Is Social Welfare Morally Obligated?


Some people like to attribute the success of the wealthy largely to the efforts of the individual. Others like to attribute success to circumstances. But the stratospheric heights to which Americans’ wealth can grow are enabled first and foremost by a system that encourages a vast gulf between the richest and the poorest. Our socioeconomic system is based on people profiting not just on their merits and circumstances, but also at the expense of others.

It’s easier to see this principle at work on the international stage. Missives From Marx writes:

I pretty regularly hear people suggest how great America is compared to other nations. My initial response to hearing this sort of thing is the following: that’s kind of like saying that it seems a lot nicer to live in the plantation’s mansion, rather than in the slave quarters.

America doesn’t exist in isolation from other nations. Of course things are nicer in America, but that’s largely because of things like accumulation by dispossession (which I discussed here). We usually notice only one side of the coin—”America is great”—and ignore the other side—”what relations of exploitation and domination have we entered into that allow us to be so wealthy?”

People in America aren’t rioting because they have their bellies full and cable TV to watch—all thanks to an exploitative economic system that rapes the world to serve their interests.

So, you see a great plantation mansion, I see slave quarters.

You see $1 flip-flops, I see a sweatshop.

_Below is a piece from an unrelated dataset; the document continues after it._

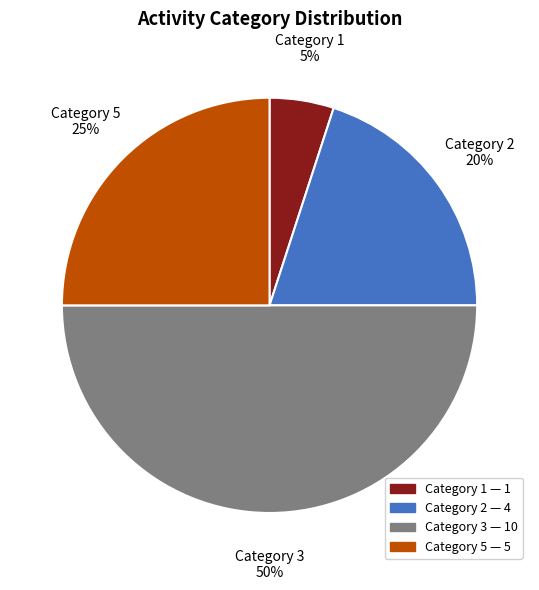

To the nearest percent, what is the difference between the largest and smallest slice percentages?

45%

You can’t have one without the other.

It’s my belief that the pattern of exploitation that elevates America above foreign countries is also played out domestically, elevating the wealthy further and further above the poor. “As above, so below,” goes the saying. Patterns that play out in our interpersonal lives also play out in our communities, in the government, and on the international stage.

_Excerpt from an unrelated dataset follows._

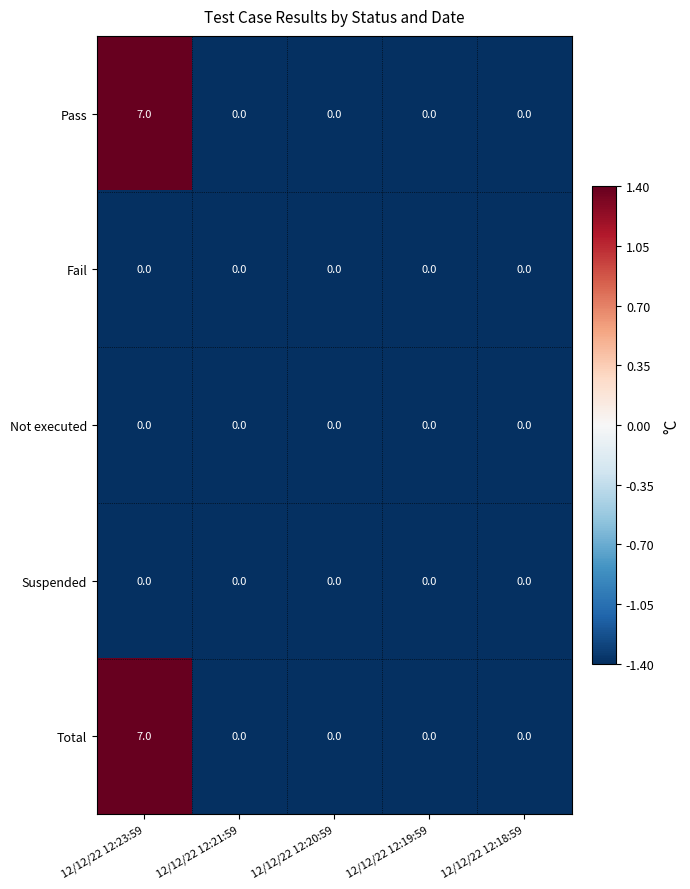

The Pass series shows 4 at 12/12/22 12:23:59. True or false?

False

Capitalists sometimes argue against welfare or government-provided health care on the basis that poor people are poor because of their own choices, and therefore don’t deserve those things. Health care, food, shelter, and education must be the province of the rich, who have demonstrated their worthiness by becoming rich. And being rich means paying less to the people who produce the things that you have, so as to keep more for yourself. The concept of wealth cannot exist outside of a hierarchy in which those above deny control of resources to those below and keep those resources for themselves. So it’s incorrect to claim that those below are failing and those above are succeeding solely on their own merits. Or at least, it’s incorrect to suggest that those with equal merit have equal access to success.

Certainly individual merit factors in, but there is an overriding context in which individuals succeed or fail. In his book, Guns, Germs, and Steel, Jared Diamond examines the question of why some societies developed faster than others. Why did Europeans with gunpowder and ships arrive on the American coast to meet much-more-primitive natives, instead of the other way around? He concludes, “History followed different courses for different peoples because of differences among peoples’ environments, not because of biological differences among peoples themselves.” It is just as wrong to deny the effect of socio-economic context on a person’s success as it is to deny the effect of individual merit. Both are factors.

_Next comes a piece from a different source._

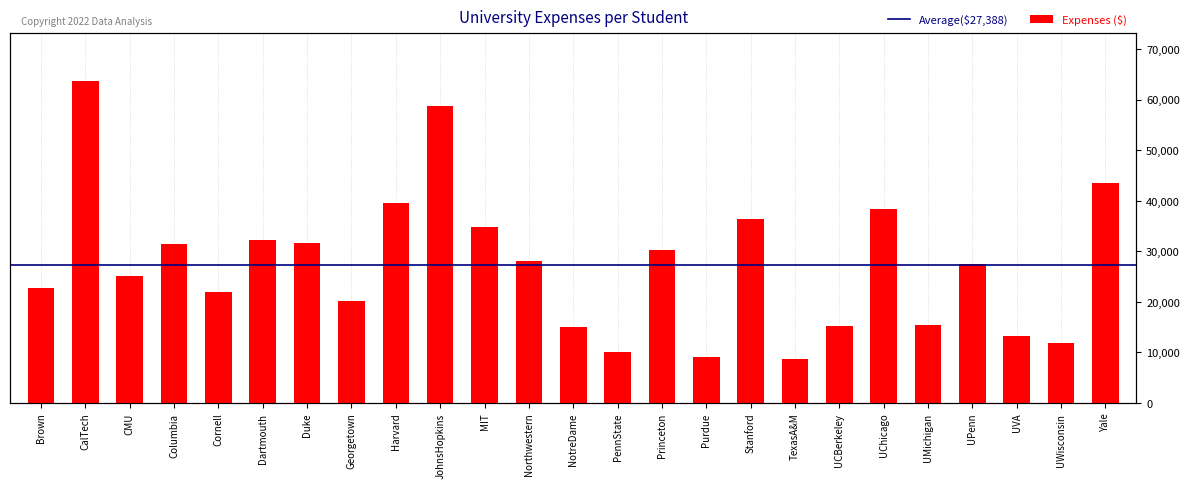

What is the value of the 22nd bar from the left?

27553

I believe that people are fundamentally compassionate, and that the “individual merit” argument is at least in part a means of rationalizing the act of denying basic necessities to others. If we truly operated in a system where people were free to succeed or fail based on their merits, then we would owe them nothing. But we operate in a system where each person’s gains are built on the enforced loss of others; where those who are higher up use their considerable resources and influence to reinforce their position even when they no longer earn it; and where the major role of merit is how high up on the exploitation-hierarchy you fall. Given all that, and given that we continue to perpetuate the exploitation-hierarchy system, what moral obligation do we have to those below us on the hierarchy?